---- Data provided

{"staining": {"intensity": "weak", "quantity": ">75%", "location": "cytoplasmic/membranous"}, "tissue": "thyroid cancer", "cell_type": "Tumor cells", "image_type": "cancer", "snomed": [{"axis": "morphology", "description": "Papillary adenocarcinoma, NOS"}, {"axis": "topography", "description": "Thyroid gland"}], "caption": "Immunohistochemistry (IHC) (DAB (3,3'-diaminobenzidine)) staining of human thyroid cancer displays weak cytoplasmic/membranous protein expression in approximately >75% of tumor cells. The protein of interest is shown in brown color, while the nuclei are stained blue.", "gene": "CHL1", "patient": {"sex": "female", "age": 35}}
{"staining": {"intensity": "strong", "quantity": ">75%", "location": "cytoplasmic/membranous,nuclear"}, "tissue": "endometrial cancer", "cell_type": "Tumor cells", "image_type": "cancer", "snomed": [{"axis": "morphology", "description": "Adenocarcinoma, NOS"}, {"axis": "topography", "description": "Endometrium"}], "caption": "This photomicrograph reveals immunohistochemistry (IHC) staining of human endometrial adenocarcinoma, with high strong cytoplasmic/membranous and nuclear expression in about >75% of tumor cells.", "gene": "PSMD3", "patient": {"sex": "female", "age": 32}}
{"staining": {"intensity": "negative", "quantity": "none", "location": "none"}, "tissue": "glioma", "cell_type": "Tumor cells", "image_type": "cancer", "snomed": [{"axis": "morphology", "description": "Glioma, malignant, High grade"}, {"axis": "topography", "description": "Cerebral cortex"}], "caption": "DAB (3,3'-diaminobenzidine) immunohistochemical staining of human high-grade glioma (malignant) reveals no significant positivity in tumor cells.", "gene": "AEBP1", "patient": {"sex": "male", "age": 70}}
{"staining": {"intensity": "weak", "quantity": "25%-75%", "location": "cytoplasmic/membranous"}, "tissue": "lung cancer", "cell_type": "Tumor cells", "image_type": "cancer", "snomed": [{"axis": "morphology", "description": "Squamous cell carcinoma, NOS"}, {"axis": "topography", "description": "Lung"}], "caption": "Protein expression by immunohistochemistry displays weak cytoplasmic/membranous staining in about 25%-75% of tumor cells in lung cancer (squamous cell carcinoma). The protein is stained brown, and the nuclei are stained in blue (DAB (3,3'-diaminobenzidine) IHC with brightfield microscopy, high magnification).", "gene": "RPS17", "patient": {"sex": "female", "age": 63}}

--------

▶ _About this exercise_: Exactly what appears above must be set down again in full.

▶ _Answer to this task_:
{"staining": {"intensity": "weak", "quantity": ">75%", "location": "cytoplasmic/membranous"}, "tissue": "thyroid cancer", "cell_type": "Tumor cells", "image_type": "cancer", "snomed": [{"axis": "morphology", "description": "Papillary adenocarcinoma, NOS"}, {"axis": "topography", "description": "Thyroid gland"}], "caption": "Immunohistochemistry (IHC) (DAB (3,3'-diaminobenzidine)) staining of human thyroid cancer displays weak cytoplasmic/membranous protein expression in approximately >75% of tumor cells. The protein of interest is shown in brown color, while the nuclei are stained blue.", "gene": "CHL1", "patient": {"sex": "female", "age": 35}}
{"staining": {"intensity": "strong", "quantity": ">75%", "location": "cytoplasmic/membranous,nuclear"}, "tissue": "endometrial cancer", "cell_type": "Tumor cells", "image_type": "cancer", "snomed": [{"axis": "morphology", "description": "Adenocarcinoma, NOS"}, {"axis": "topography", "description": "Endometrium"}], "caption": "This photomicrograph reveals immunohistochemistry (IHC) staining of human endometrial adenocarcinoma, with high strong cytoplasmic/membranous and nuclear expression in about >75% of tumor cells.", "gene": "PSMD3", "patient": {"sex": "female", "age": 32}}
{"staining": {"intensity": "negative", "quantity": "none", "location": "none"}, "tissue": "glioma", "cell_type": "Tumor cells", "image_type": "cancer", "snomed": [{"axis": "morphology", "description": "Glioma, malignant, High grade"}, {"axis": "topography", "description": "Cerebral cortex"}], "caption": "DAB (3,3'-diaminobenzidine) immunohistochemical staining of human high-grade glioma (malignant) reveals no significant positivity in tumor cells.", "gene": "AEBP1", "patient": {"sex": "male", "age": 70}}
{"staining": {"intensity": "weak", "quantity": "25%-75%", "location": "cytoplasmic/membranous"}, "tissue": "lung cancer", "cell_type": "Tumor cells", "image_type": "cancer", "snomed": [{"axis": "morphology", "description": "Squamous cell carcinoma, NOS"}, {"axis": "topography", "description": "Lung"}], "caption": "Protein expression by immunohistochemistry displays weak cytoplasmic/membranous staining in about 25%-75% of tumor cells in lung cancer (squamous cell carcinoma). The protein is stained brown, and the nuclei are stained in blue (DAB (3,3'-diaminobenzidine) IHC with brightfield microscopy, high magnification).", "gene": "RPS17", "patient": {"sex": "female", "age": 63}}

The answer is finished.